Temperature is a parameter used in natural language processing models to increase or decrease the “confidence” a model has in its most likely response.

In my opinion, the most intuitive way of understanding how temperature affects model outputs is to play with it yourself. If you’re interested in the mathematical details, I’ve included them below, but I won’t be offended if you just want to play around with the slider 😃 .

Temperature (θ): 25.0

What’s going on?

Suppose we have a language model which predicts the last word in the sentence “The mouse ate the _____“. Given the previous words in the sentence and its prior training, our language model will try to fill in the blank with a reasonable final token. Suppose those raw outputs are as follows:

token logit
cat 3
cheese 70
pizza 40
cookie 65
fondue 55
banana 10
baguette 15
cake 12

These outputs make sense. A mouse probably eats cheese, but mice are also known to eat cookies. A mouse probably wouldn’t eat a baguette unless it was a French mouse.
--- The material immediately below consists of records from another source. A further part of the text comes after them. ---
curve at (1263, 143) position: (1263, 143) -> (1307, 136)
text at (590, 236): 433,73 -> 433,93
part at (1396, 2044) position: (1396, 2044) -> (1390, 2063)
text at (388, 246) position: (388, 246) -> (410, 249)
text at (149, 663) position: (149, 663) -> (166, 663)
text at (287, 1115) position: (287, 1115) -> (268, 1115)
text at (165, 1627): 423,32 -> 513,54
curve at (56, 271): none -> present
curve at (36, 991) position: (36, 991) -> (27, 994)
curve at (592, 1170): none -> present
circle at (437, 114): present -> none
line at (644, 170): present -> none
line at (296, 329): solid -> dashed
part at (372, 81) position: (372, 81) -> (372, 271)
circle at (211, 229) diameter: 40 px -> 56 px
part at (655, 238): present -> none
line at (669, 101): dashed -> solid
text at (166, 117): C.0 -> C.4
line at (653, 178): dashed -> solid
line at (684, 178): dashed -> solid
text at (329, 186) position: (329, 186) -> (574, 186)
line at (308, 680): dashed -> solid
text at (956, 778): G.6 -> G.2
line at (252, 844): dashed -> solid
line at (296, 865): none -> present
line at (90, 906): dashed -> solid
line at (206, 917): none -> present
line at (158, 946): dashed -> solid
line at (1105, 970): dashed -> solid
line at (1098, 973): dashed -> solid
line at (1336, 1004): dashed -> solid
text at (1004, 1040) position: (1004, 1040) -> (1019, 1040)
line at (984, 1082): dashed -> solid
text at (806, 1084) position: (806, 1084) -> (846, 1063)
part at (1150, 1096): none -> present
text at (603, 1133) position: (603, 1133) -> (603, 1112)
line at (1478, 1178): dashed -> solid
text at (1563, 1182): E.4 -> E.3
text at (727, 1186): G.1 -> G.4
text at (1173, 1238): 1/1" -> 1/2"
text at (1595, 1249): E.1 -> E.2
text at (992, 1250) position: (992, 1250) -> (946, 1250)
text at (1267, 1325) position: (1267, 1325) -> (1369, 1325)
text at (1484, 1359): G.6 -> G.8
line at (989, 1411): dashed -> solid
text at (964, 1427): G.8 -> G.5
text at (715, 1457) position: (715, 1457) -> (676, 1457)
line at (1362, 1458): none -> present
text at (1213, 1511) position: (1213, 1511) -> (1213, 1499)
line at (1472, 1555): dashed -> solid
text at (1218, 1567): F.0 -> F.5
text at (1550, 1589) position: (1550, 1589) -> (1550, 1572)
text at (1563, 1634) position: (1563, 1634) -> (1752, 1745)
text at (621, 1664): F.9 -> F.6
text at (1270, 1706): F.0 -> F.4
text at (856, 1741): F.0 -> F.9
Since these are the raw outputs of the model, they won’t sum to 100. To normalize these values, we typically use softmax:

$ σ(z_i) = {e^{z_i} \over \sum_{j=0}^N e^{z_j}} $

When modulating with temperature, we introduce an additional temperature variable θ which affects the softmax distribution. A higher temperature θ “excites” previously low probability outputs. A lower temperature θ lowers the smaller outputs relative to the largest outputs. To accomplish this, we replace each zi in the formula above with the quotient zi/θ:

$ σ(z_i) = {e^{z_i \over θ} \over \sum_{j=0}^N e^{z_j \over θ}} $

Higher temperatures make the model more “creative” which can be useful when generating prose, for example. Lower temperatures make the model more “confident” which can be useful in applications like question answering.